• **GOAL**
Reproduce every line of the records below word for word, leaving out the pictures.

• **MATERIAL FOR THIS TASK**
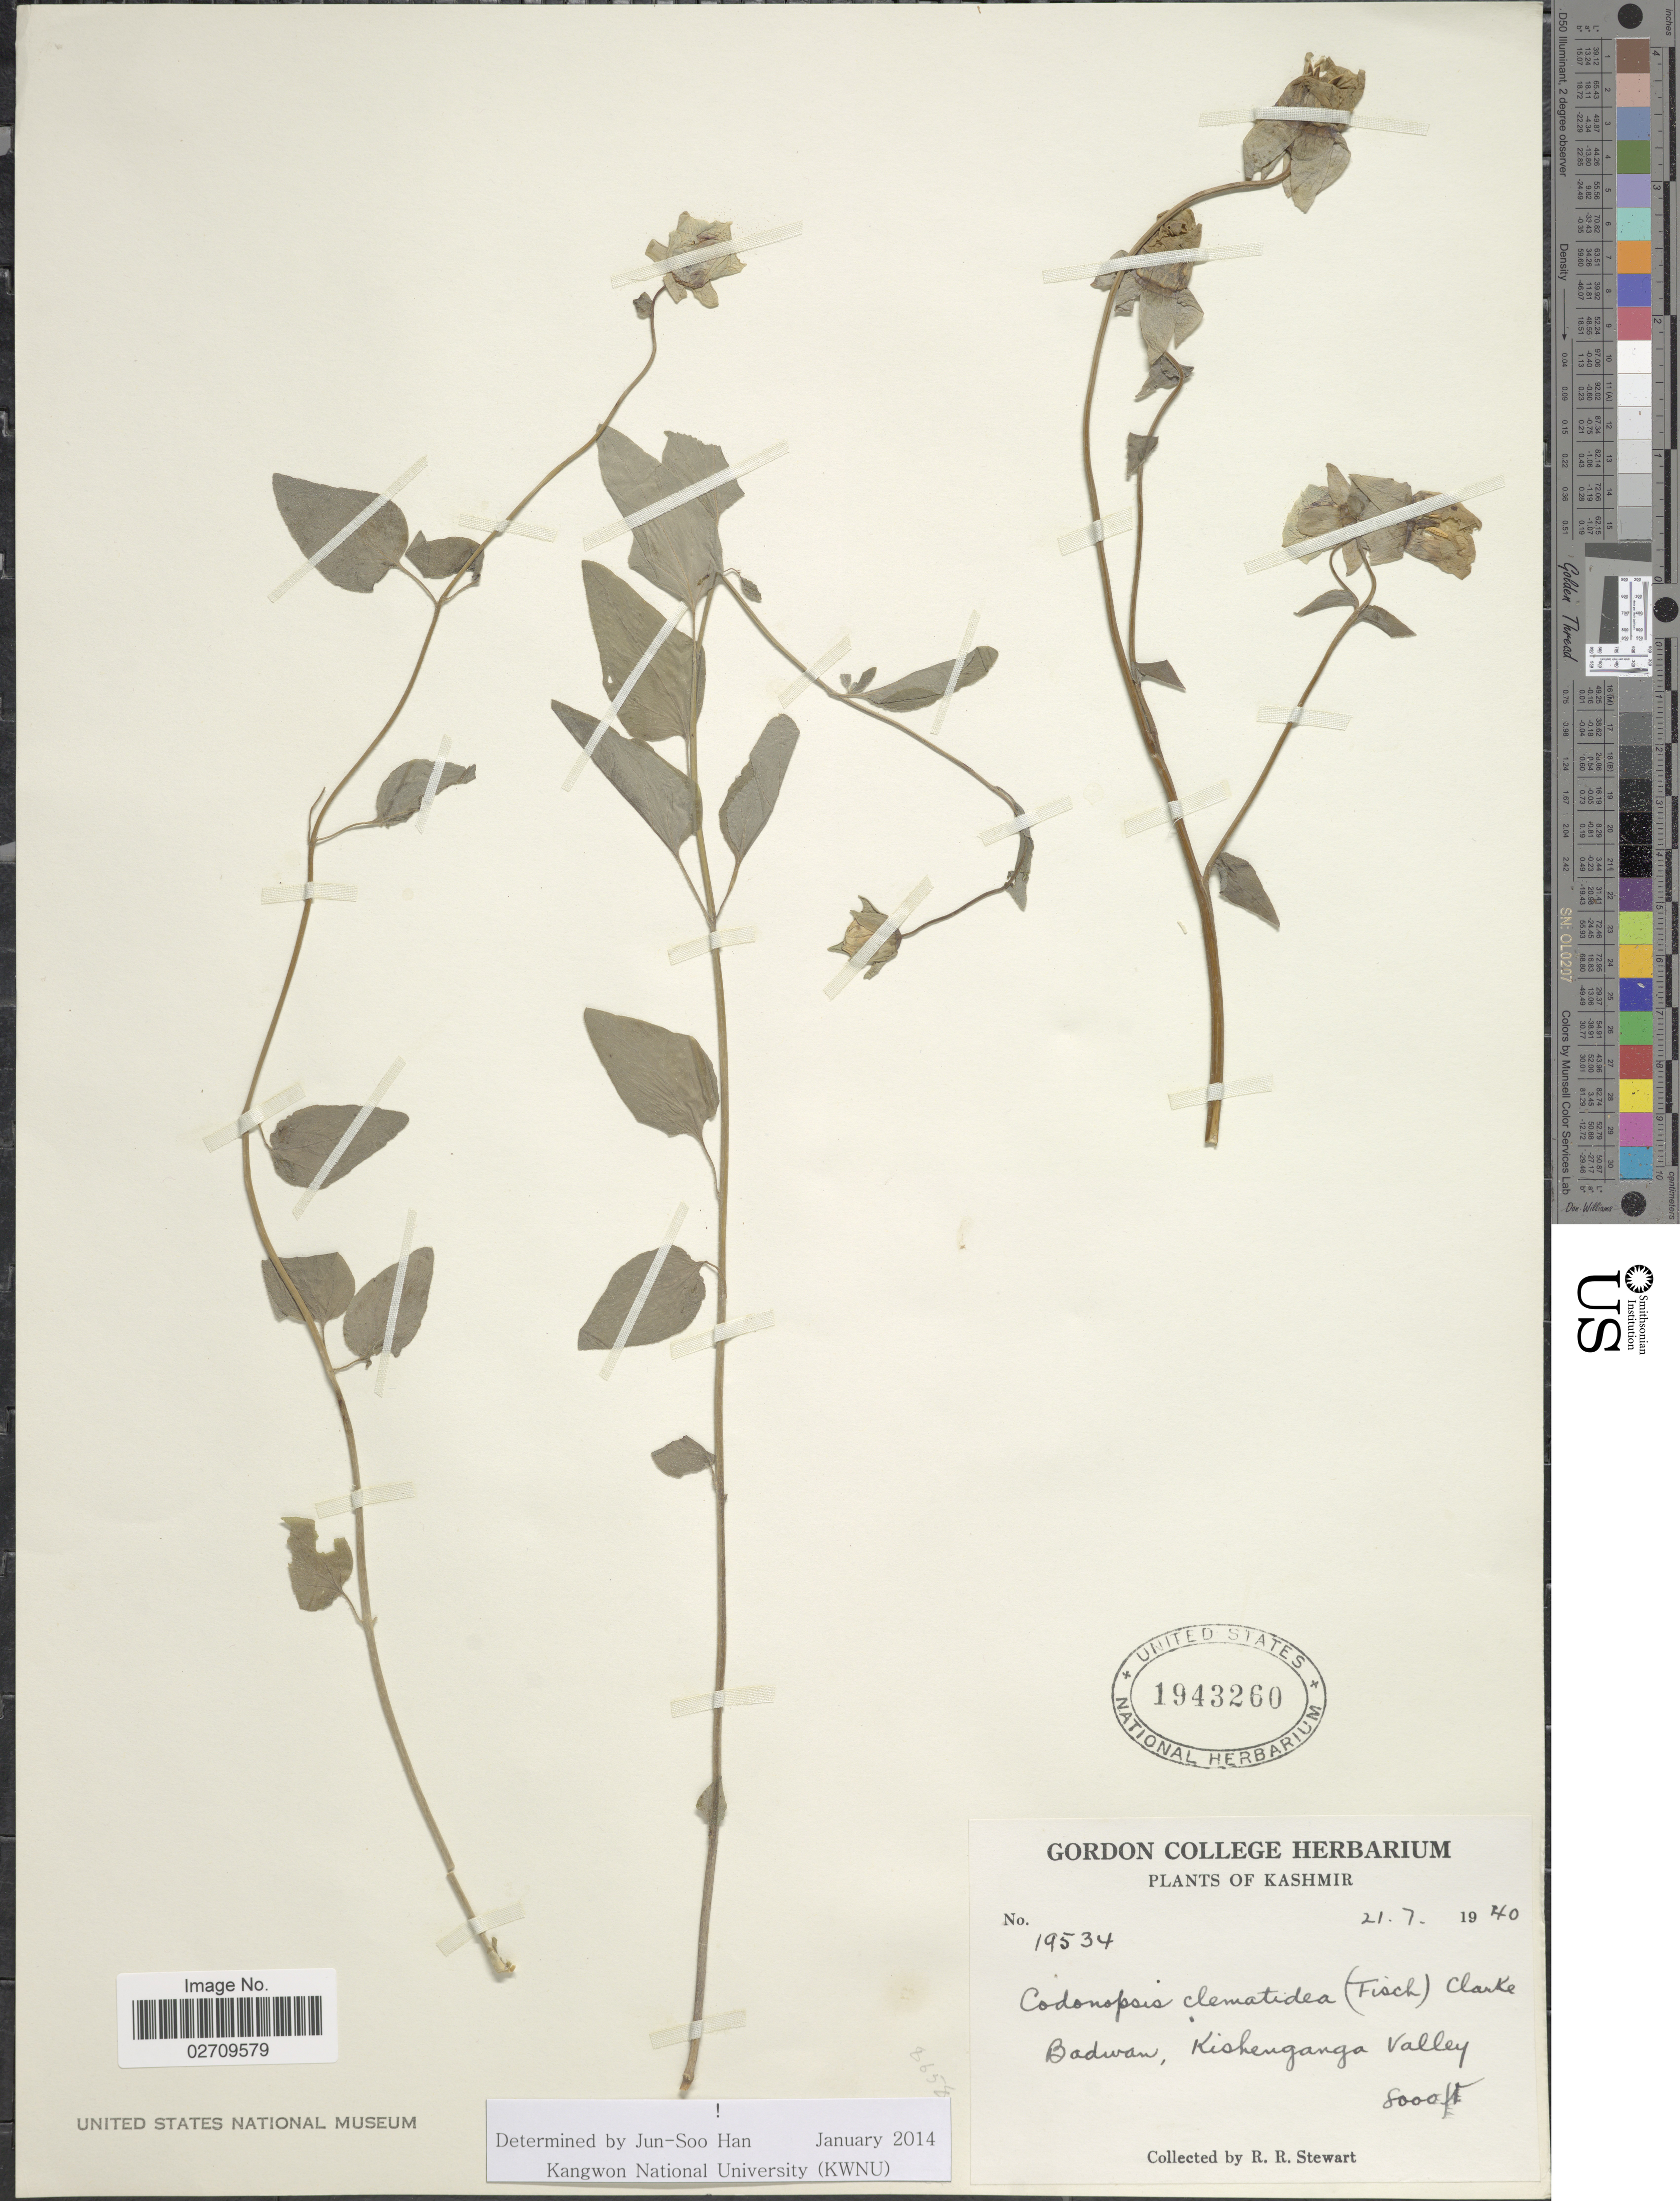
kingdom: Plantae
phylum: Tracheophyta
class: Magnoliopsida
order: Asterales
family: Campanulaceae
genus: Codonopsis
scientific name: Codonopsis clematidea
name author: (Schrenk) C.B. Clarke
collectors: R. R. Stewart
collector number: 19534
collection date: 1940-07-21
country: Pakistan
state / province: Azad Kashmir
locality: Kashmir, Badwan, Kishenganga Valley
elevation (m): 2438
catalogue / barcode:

• **FULL RESPONSE**
kingdom: Plantae
phylum: Tracheophyta
class: Magnoliopsida
order: Asterales
family: Campanulaceae
genus: Codonopsis
scientific name: Codonopsis clematidea
name author: (Schrenk) C.B. Clarke
collectors: R. R. Stewart
collector number: 19534
collection date: 1940-07-21
country: Pakistan
state / province: Azad Kashmir
locality: Kashmir, Badwan, Kishenganga Valley
elevation (m): 2438
catalogue / barcode:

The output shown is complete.